El trascendental lenguaje, que establece las bases de la incesante actividad humana, fluye gracias a la actividad culinaria. De animal heterótrofo pasa a ser una animal autótrofo que no se limita a un solo alimento sino que lo prepara y produce, distinguiéndose así del resto de animales de su entorno. Fue la aparición del fuego y la posterior actividad culinaria la que establecieron las condiciones idóneas para la comunicación en una primitiva sociedad basada en la cooperación.

Venciendo la repugnancia a comer alimentos extraños nace un homínido cocinante; el único animal para el que paradójicamente el alimento artificial es su natural alimento.

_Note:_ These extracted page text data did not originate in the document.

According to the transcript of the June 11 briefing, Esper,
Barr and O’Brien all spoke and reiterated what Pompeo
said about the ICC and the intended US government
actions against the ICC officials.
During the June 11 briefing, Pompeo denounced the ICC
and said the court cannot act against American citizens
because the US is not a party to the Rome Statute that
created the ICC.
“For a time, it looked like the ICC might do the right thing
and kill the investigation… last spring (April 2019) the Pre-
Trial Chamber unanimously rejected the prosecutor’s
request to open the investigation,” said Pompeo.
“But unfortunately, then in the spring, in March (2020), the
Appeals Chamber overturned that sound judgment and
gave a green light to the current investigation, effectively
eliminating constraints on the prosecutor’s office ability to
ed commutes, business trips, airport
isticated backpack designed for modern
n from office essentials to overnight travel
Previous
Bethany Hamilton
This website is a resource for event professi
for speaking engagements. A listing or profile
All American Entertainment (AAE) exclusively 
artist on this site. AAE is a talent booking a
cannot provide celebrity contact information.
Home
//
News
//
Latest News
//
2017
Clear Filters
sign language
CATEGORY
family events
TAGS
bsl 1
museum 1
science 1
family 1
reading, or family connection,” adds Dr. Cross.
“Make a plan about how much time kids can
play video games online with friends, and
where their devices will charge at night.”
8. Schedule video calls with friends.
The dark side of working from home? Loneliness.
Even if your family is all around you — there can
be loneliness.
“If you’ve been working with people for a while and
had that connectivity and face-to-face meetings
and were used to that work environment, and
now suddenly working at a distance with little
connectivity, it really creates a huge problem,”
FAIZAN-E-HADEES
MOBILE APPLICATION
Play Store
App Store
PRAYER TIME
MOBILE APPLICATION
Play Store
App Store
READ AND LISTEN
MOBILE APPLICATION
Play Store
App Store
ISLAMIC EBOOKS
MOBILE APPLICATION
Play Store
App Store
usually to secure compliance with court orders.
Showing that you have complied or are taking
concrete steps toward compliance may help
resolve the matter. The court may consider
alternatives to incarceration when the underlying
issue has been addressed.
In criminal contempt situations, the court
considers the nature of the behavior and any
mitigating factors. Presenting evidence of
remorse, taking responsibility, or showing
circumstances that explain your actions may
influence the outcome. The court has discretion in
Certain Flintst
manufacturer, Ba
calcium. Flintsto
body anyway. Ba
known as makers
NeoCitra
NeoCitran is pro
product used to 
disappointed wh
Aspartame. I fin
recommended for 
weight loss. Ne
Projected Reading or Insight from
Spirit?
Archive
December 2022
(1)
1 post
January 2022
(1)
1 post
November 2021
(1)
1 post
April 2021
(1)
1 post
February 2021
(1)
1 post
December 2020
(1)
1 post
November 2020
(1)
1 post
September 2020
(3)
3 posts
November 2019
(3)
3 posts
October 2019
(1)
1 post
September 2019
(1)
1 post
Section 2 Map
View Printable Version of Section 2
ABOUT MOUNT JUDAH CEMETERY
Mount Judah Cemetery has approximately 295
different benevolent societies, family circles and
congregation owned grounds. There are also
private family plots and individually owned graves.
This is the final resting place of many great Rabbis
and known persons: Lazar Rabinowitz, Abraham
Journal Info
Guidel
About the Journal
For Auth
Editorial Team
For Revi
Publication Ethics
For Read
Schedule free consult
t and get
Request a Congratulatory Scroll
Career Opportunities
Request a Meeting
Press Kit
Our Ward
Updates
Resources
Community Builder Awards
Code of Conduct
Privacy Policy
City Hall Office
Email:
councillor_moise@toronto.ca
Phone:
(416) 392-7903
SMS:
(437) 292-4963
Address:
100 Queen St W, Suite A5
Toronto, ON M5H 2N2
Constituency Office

Es la cocina la que mueve a la acción, la que perfecciona el lenguaje indicando además de un verbo el predicado; la nueva actividad conlleva una serie de acciones ordenadas que van desde la recolección y el almacenaje a la transformación, para posteriormente ir perfeccionándose y pasar del fuego directo al barro y la cazuela.

Así que en el mismo año en el que Darwin y su crucial obra cumplen 151 años, escoger el trabajo de Faustino Cordón como complemento a la lectura del viaje evolutivo de las especies no está demás.

Cordón, que en su momento sorprendió al universo científico con esta obra, confiesa en la misma que su objetivo fue la persecución del pensamiento verdadero con el que influir en el continuo desiderátum que alberga todo hombre de ciencia. No se olvida este científico y profesor de lanzarnos una crucial advertencia: el disfrute gastronómico es una de tantas formas de gozar. Al igual que elevamos a la categoría de amor el placer sexual, la cocina se ha transformado en gastronomía gracias al afinamiento y conocimiento del paladar. “Como el pintor o el músico, el artista de la cocina debe trabajar para lograr un goce estético que el buen gastrónomo apreciará”. Y por eso, ‘Cocinar hizo al hombre’ es una lectura obligada para todos aquellos que aspiran a convertirse en eficientes estudiosos de la gastronomía porque, al fin y al cabo, es en el origen donde encontramos muchas de las explicaciones a nuestros más triviales impulsos genésicos.